All the zigzags in the policies of rhe Stalinist parties, all their twists and turns, all their somersaults, can acquire meaning only if one understands that under Stalinist control these parties have no independent role to play. They are instruments of the ruthless Kremlin regime, betraying the interests of the working class and their socialist aspirations. The Stalinist parties are used as pressure groups in all deals between the imperialists and the Kremlin.
Needless to say, the theory of socialism in one country has meant in reality socialism in no country. It was nothing but a snare for the Soviet masses. The Stalinist bureaucracy which stands on the back of the Russian workers is interested solely in the defense of its bureaucratic caste privileges and the defense of these privileges against the Soviet masses. This is why the bureaucracy must maintain a regime of terror. This is why the monstrous bloody purges have been sweeping the tortured Soviet land in one devastating wave after another. This is why millions of Soviet workers are systematically uprooted and condemned to slow death in forced labor camps in desolate Siberian regions.
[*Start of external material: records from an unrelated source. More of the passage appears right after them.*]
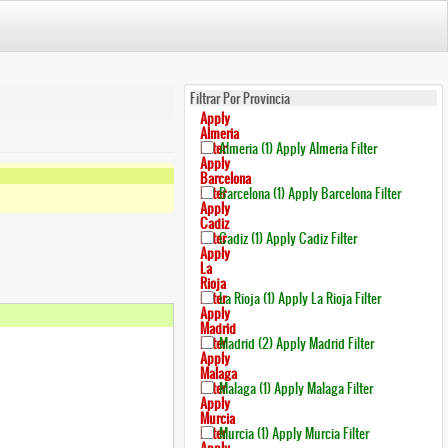
Filtrar Por Provincia
Apply
Almeria
Filter
Almeria (1)
Apply Almeria Filter
Apply
Barcelona
Filter
Barcelona (1)
Apply Barcelona Filter
Apply
Cadiz
Filter
Cadiz (1)
Apply Cadiz Filter
Apply
La
Rioja
Filter
La Rioja (1)
Apply La Rioja Filter
Apply
Madrid
Filter
Madrid (2)
Apply Madrid Filter
Apply
Malaga
Filter
Malaga (1)
Apply Malaga Filter
Apply
Murcia
Filter
Murcia (1)
Apply Murcia Filter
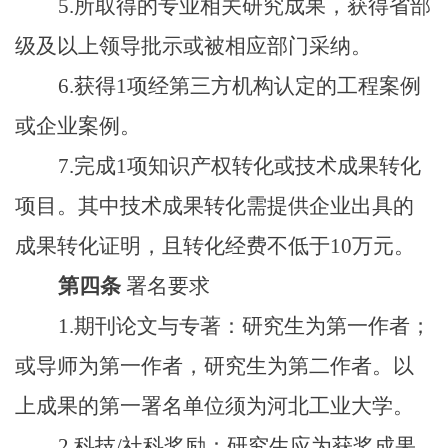
5.所取得的专业相关研究成果，获得省部
级及以上领导批示或被相应部门采纳。
6.获得1项经第三方机构认定的工程案例
或企业案例。
7.完成1项知识产权转化或技术成果转化
项目。其中技术成果转化需提供企业出具的
成果转化证明，且转化经费不低于10万元。
第四条
署名要求
1.期刊论文与专著：研究生为第一作者；
或导师为第一作者，研究生为第二作者。以
上成果的第一署名单位须为河北工业大学。
2.科技/社科奖励：研究生应为获奖成果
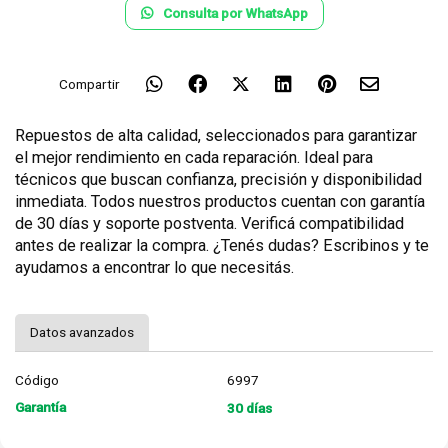
Consulta por WhatsApp
Compartir
Repuestos de alta calidad, seleccionados para garantizar
el mejor rendimiento en cada reparación. Ideal para
técnicos que buscan confianza, precisión y disponibilidad
inmediata. Todos nuestros productos cuentan con garantía
de 30 días y soporte postventa. Verificá compatibilidad
antes de realizar la compra. ¿Tenés dudas? Escribinos y te
ayudamos a encontrar lo que necesitás.
Datos avanzados
Código
6997
Garantía
30 días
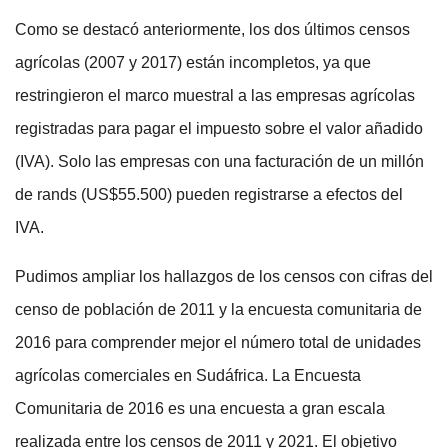
Como se destacó anteriormente, los dos últimos censos
agrícolas (2007 y 2017) están incompletos, ya que
restringieron el marco muestral a las empresas agrícolas
registradas para pagar el impuesto sobre el valor añadido
(IVA). Solo las empresas con una facturación de un millón
de rands (US$55.500) pueden registrarse a efectos del
IVA.
Pudimos ampliar los hallazgos de los censos con cifras del
censo de población de 2011 y la encuesta comunitaria de
2016 para comprender mejor el número total de unidades
agrícolas comerciales en Sudáfrica. La Encuesta
Comunitaria de 2016 es una encuesta a gran escala
realizada entre los censos de 2011 y 2021. El objetivo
It suits the purposes of Wall Street to identify this regime of terror with socialism in order thereby to discredit socialism, and Eastman, like so many other bankrupt ex-radicals, is now playing their game of falsification. The Stalinist terror regime reflects the terror of the bureaucracy in the face of a working class it has deceived so cruelly for over two decades. It fears the day of reckoning and retribution.
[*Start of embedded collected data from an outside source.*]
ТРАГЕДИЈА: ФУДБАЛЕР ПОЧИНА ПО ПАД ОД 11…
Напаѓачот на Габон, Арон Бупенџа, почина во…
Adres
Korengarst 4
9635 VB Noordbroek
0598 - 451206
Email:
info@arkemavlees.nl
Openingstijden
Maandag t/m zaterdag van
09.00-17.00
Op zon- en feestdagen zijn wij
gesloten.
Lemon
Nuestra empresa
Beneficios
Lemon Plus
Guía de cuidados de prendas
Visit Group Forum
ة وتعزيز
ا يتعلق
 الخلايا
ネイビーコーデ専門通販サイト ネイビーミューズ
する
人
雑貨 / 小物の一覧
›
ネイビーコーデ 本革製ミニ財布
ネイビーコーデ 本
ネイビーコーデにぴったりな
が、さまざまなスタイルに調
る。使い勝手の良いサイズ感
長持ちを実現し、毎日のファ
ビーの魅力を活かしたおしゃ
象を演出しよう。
The fear of the working class which grips the Stalinist bureaucracy is not confined to the Soviet Union alone. The bureaucracy fears revolution abroad no less than the imperialists do. This is why they were able to work in perfect harmony to crush the German working class and prevent it from rising up and settling its own accounts with the Nazis. This is why the Stalinists continue to hold ministerial posts in capitalist cabinets of France, Italy and in other countries. This is why revolutionists are persecuted so mercilessly in the countries occupied by Stalin’s armies.
The Kremlin bureaucracy fears the independent action of the workers. Anything the bureaucracy cannot control it seeks to destroy. And revolutions cannot be controlled by bureaucratic edict. This is why any genuine revolutionary movement directed against capitalism must of necessity be likewise directed against Stalinism.